Saturday, December 06, 2025
Share:

Feminism, Feminization Of Institutions, And Cultural Collapse



Just finished Helen Andrews’ Great Feminization piece in Compact and I’m going to be thinking about it for a long time—not because it’s full of shocking revelations, but because it finally connected all the dots in this blurry portrait of cultural collapse we’ve been staring at for the last two decades.

Remember when Larry Summers got kicked out of Harvard for suggesting, gasp, that men and women might have different aptitudes at the high end of scientific ability? That was 2005. He didn’t call for a new patriarchy, didn’t advocate chaining women to the stove. He just said the quiet part out loud in an academic setting, and within a month the faculty had sharpened their pitchforks and run him out like he’d exposed himself during freshman orientation.

Andrews argues that this moment—the cancellation of Summers—wasn’t just a skirmish in the culture war. It was a regime change. Not because women were present, but because the method of his downfall was distinctly feminine. Not open conflict, not factual rebuttal—just an overwhelming tide of emotional offense, vibe-check politics, and collective shunning. “I couldn’t breathe,” said one biologist who walked out. And thus began the sacred tradition of treating every intellectual disagreement like a panic attack in progress.
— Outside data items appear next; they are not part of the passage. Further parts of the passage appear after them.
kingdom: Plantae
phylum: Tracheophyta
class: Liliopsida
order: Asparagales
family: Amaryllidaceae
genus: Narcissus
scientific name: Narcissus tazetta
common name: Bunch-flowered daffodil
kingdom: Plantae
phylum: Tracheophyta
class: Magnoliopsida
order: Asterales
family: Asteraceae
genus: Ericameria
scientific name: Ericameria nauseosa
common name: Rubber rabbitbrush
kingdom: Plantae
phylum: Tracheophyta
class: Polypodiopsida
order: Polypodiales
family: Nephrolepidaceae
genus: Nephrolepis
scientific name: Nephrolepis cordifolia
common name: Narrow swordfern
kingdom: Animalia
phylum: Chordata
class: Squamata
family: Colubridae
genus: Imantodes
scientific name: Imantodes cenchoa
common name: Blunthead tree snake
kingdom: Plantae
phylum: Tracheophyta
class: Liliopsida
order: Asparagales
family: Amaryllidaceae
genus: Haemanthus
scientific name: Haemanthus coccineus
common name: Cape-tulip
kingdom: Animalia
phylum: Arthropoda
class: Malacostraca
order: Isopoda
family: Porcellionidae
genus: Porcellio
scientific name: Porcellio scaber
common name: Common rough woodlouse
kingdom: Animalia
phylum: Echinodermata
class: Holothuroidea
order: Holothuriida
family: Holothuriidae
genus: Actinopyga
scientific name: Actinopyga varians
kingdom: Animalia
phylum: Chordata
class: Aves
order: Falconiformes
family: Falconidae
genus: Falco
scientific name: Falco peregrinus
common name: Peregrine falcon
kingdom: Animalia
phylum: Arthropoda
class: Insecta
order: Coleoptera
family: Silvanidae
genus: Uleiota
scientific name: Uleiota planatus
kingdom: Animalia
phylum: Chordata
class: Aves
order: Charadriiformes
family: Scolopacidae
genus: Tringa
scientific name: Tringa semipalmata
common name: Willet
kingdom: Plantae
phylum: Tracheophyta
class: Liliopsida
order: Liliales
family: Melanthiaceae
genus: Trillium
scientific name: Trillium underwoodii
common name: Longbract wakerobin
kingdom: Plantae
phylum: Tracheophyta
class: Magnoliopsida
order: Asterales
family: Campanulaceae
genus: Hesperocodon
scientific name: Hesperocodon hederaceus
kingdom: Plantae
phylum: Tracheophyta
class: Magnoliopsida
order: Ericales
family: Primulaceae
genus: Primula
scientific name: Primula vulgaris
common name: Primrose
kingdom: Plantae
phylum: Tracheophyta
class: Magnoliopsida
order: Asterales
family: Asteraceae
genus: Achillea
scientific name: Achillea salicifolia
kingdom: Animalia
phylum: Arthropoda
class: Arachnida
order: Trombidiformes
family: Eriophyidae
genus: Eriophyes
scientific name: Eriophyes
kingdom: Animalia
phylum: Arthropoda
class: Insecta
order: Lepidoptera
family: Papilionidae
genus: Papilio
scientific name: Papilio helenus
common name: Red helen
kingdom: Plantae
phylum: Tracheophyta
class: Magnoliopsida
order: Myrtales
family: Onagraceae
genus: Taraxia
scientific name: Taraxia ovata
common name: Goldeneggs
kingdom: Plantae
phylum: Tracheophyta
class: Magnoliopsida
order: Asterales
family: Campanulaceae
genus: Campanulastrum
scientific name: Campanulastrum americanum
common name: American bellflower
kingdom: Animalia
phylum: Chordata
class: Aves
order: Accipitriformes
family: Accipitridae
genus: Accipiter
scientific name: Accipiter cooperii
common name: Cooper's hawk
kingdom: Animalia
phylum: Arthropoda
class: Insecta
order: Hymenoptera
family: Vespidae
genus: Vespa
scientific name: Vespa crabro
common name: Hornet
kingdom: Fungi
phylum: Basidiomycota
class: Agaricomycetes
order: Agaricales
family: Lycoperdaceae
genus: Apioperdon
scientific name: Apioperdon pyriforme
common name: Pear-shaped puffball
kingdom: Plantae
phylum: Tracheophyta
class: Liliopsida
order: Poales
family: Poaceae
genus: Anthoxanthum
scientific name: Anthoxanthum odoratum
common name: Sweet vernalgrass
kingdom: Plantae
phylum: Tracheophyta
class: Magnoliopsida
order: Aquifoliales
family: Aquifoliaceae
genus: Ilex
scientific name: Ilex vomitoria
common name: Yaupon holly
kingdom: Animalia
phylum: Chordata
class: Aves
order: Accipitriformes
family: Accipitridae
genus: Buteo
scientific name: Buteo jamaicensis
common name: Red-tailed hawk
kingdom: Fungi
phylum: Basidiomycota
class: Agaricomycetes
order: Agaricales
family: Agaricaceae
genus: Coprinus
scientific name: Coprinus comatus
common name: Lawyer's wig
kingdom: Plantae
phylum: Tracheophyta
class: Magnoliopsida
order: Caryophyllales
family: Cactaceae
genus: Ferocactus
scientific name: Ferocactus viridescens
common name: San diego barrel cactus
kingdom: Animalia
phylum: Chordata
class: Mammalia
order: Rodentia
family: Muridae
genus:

According to Andrews, wokeness isn’t Marxism 2.0 or some clever new ideology. It’s what happens when institutions once dominated by men are slowly overrun by HR culture, emotional arbitration, and a pathological fear of conflict. In short: feminization. The NYT, academia, the courts, medicine, even the sciences—everywhere you look, feelings now outrank facts, cohesion trumps confrontation, and disagreement is mistaken for violence.

This isn’t about individual women. Andrews herself is one. So is Bari Weiss, who found out the hard way that even moderate wrongthink will get you ghosted by the Slack mob. It’s about group dynamics. Once women hit a critical mass in an institution, it stops operating on the traditional masculine logic of “what’s true” and starts shifting toward “how does everyone feel about this?” And once that shift happens, there’s no going back.

Want to see the future of the legal system? Look at how Title IX courts operate on college campuses: accusations without evidence, guilt determined by how believably someone cries during testimony, no due process, no defense. Now fast forward 20 years, when most judges are going to be trained in law schools that already lean 60/40 female. Does anyone actually think the rule of law survives that?

We were told this shift was “progress.” Women just outcompeted men, fair and square. But as Andrews points out, that’s nonsense. It was engineered. Anti-discrimination law basically requires workplaces to feminize. A single woman who feels uncomfortable in a male-dominated field can bring a lawsuit that costs a company $200 million. A man who feels alienated by a culture of forced consensus and DEI struggle sessions? Good luck with that, bro.

What’s wild is how quickly things snowball once the tipping point is hit. First you get parity. Then, because men start checking out (who wants to spend 30 years being tone-policed by HR?), the whole thing slides into female-majority territory. Psychology, journalism, academia, HR itself—they’re already there. Medicine, law, and politics are close behind.

And the scariest part? Wokeness is just the beginning. If you think 2020 was nuts, wait until the entire federal bench is staffed by people trained to believe that “empathy” is a legal argument and the “lived experience” of a crying witness outweighs surveillance footage. At that point, it’s not a justice system anymore—it’s just the longhouse in black robes.

And here’s the kicker. If you dare point this out—not even with anger, just basic observation—you’re treated like a war criminal. Even in right-of-center circles, saying “maybe women in large numbers change the character of institutions” gets you labeled a relic, or worse. And yet everyone knows it’s true. They’ve seen it happen. They’ve lived it.

Andrews isn’t saying women are worse. She’s saying they’re different—and that difference, when scaled up across entire professions, fundamentally changes how those institutions function. And not always for the better.

So no, the solution isn’t barring women from work or dragging society back to 1952. It’s pulling our heads out of the sand and asking: how much of this “progress” was rigged? How much was driven by law, by liability, by fear? And what happens if we just let go of the thumb on the scale?

I don’t think we need a patriarchy revival. But maybe we could make it legal to have a masculine workplace again. Maybe we could stop pretending that “safety” is more important than truth, that “inclusivity” is more important than competence, and that our best institutions can run forever on tears, hashtags, and passive-aggressive Slack messages.

There’s still time to fix this. But not much.

If you’ve ever wondered why every institution feels like it’s run by a college RA, read this essay. And ask yourself: what happens when the last few men left finally age out, and there’s no one left to say, “This is insane”? Because that’s not a vibe. That’s a warning.